Post Mortem – Book Of Hyperion

Posted by (twitter: @headchant)
December 19th, 2011 10:18 am

Whew. I’m experiencing a ludum dare hang over right now. I’m not pleased of the state of my game that I submitted. Too many bugs and too many glitches. But I had lots and lots of fun! And I made an RPG in 48 hours!

To the game!


This is my third LD and I’m starting to get quite fast at pixeling sprites and tiles. I imposed the limitation of 4(+white) grey shades, a sprite size of 16×16 pixels and a window size of 160×144 upon myself for this Ludum Dare. The first artwork only took a couple of hours to make. The problems came when I had to do the details. I remember that I spend more than an hour on the sprite of the main character. Almost half an hour on the positioning of the hair. Overall I spend most of the time creating artwork and not coding, which is a good thing.



Tiled Map Editor and the AdvancedTiledMapLoader for Love were a huge help. I didn’t have to code a complete tile engine and could use such things as the properties of tiles for map connection and teleportation. This way creating maps was a fun and not so much a time consuming process.

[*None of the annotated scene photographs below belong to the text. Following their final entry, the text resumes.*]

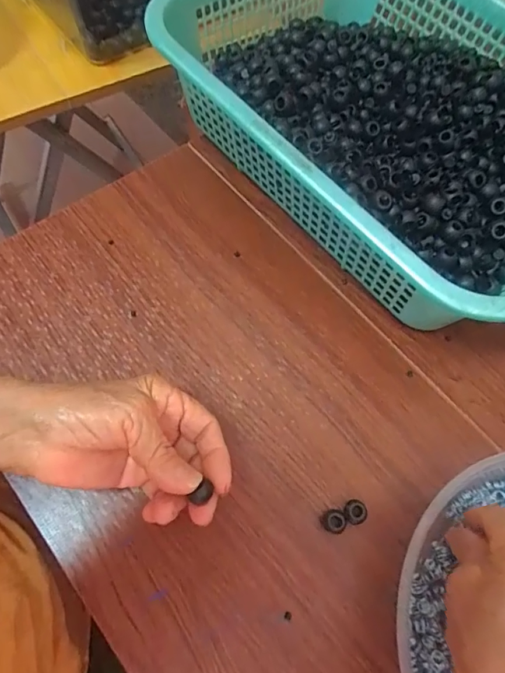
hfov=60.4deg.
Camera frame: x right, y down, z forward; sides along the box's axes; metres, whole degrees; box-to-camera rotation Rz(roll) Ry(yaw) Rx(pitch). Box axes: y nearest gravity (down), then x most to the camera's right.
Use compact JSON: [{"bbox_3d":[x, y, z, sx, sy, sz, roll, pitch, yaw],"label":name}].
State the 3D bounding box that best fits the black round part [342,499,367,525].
[{"bbox_3d":[0.070,0.120,0.296,0.015,0.008,0.015,1,66,-3],"label":"black round part"}]

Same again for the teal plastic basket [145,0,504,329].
[{"bbox_3d":[0.128,-0.205,0.390,0.305,0.097,0.383,-38,74,-18],"label":"teal plastic basket"}]

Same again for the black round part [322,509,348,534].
[{"bbox_3d":[0.056,0.125,0.294,0.015,0.009,0.015,1,66,-3],"label":"black round part"}]

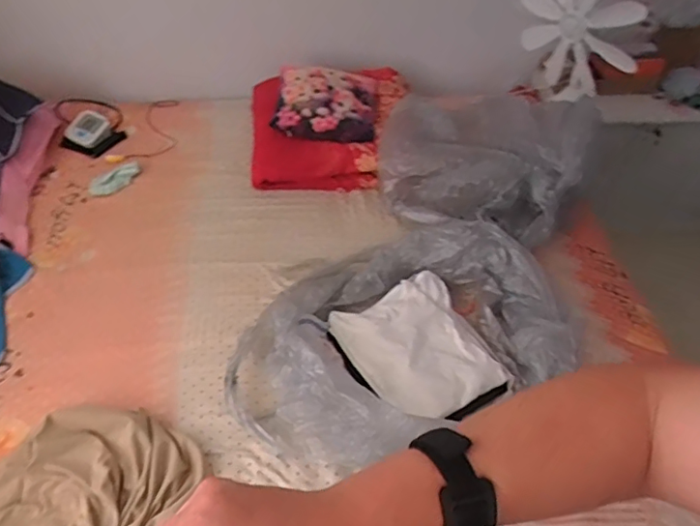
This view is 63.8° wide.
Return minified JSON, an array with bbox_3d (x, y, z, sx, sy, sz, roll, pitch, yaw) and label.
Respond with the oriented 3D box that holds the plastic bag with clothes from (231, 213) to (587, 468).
[{"bbox_3d":[0.086,0.155,1.273,0.725,0.179,0.533,-10,49,-12],"label":"plastic bag with clothes"}]

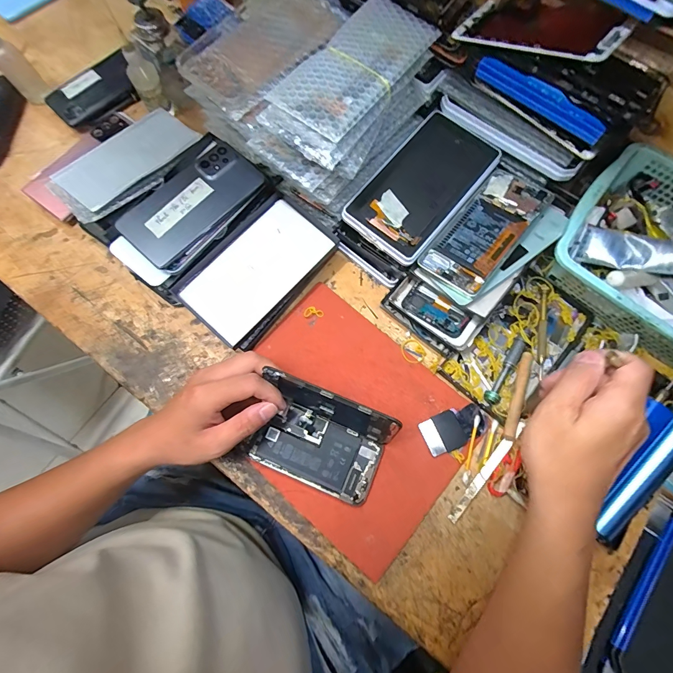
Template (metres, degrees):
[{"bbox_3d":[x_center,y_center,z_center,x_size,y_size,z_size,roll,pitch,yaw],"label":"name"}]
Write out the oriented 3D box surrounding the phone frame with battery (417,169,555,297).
[{"bbox_3d":[0.167,-0.120,0.388,0.071,0.010,0.160,40,78,10],"label":"phone frame with battery"}]

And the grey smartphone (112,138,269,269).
[{"bbox_3d":[-0.160,-0.150,0.392,0.070,0.008,0.156,45,77,-4],"label":"grey smartphone"}]

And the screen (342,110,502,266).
[{"bbox_3d":[0.099,-0.173,0.400,0.099,0.012,0.177,39,78,10],"label":"screen"}]

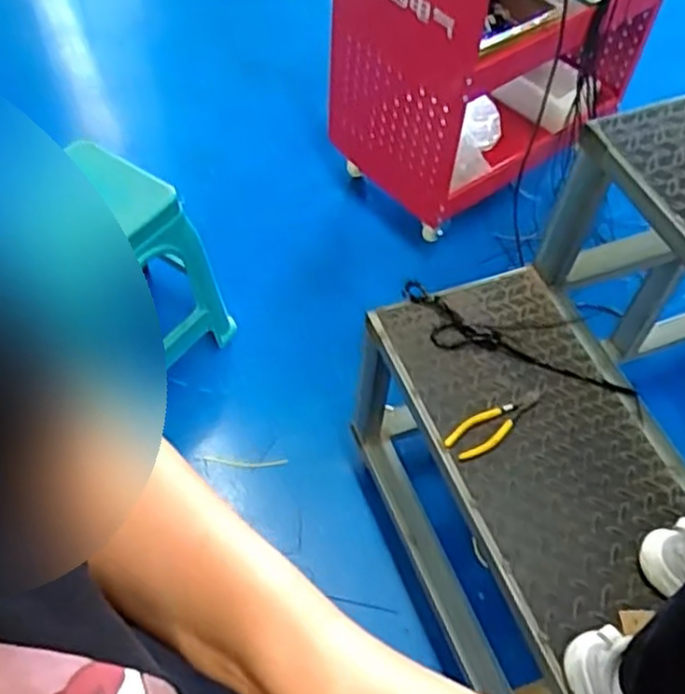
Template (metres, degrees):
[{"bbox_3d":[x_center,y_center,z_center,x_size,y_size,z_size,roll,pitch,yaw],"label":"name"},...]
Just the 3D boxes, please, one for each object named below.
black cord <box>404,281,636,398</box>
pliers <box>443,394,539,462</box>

All went well until I began with the “hero” class. I used humps classes for Löve which are great but my design of the class was very flawed. I should have implemented some kind of state machine for the behaviors of the character but now the classcode is littered with checkflags and “isBlabla” variables. This might be the first thing I’ll change if I get back to this project. I almost had to rewrite the whole thing, because of the movement bugs that I just couldn’t get under control, but there wasn’t enough time. I normally write my code in iterations: plan the class – try out this planned version – clean up – try out a refactored way – rinse and repeat until it does what it should and is still readable. This approach might not be very good for a ludum dare because it consumes too much time. I should stay away from lazy lazy instantiation and use strict.lua and write tests in the future to get my nilled objects errors under control.

The biggest problem was writing and designing the combat system. Originally I planned to make a half-action-timed battle system a la chrono trigger. The problem lay in the implementation. This is asked way to much to develop in 2 days and so in the end rush I kicked out a lot of the roundbased rules and only left in the “action points”(AP). To execute an attack you will use a certain number of AP. You can hot-trigger attacks via the C-V-B keys and open the menu via the X key. Since I originally planned to make the combat semi-automatic the standard sword attack involved moving character to the current enemy and back. This is were most of the bugs in the compo version happen. Sometimes the distance is miscalculated or references to the current enemy are lost and so the automatic movement goes berzerk. Again, If my code had been better structured I would have found the errors on time.


For inspiration I listened to a lot of music from Final Fantasy Adventure and I think you can hear this when you listen to my soundtrack. The creative side did go well this time. I had lots of ideas but not enough time to make everything happen. My programming performance on the other hand was very bad and I’m almost ashamed of the code that I put out there. But still I’m pleased that I made a (mostly) working RPG in 2 days. If you are interested I can keep you posted on future versions of this because I plan to work on this over the holidays(maybe even begin an iOS version?).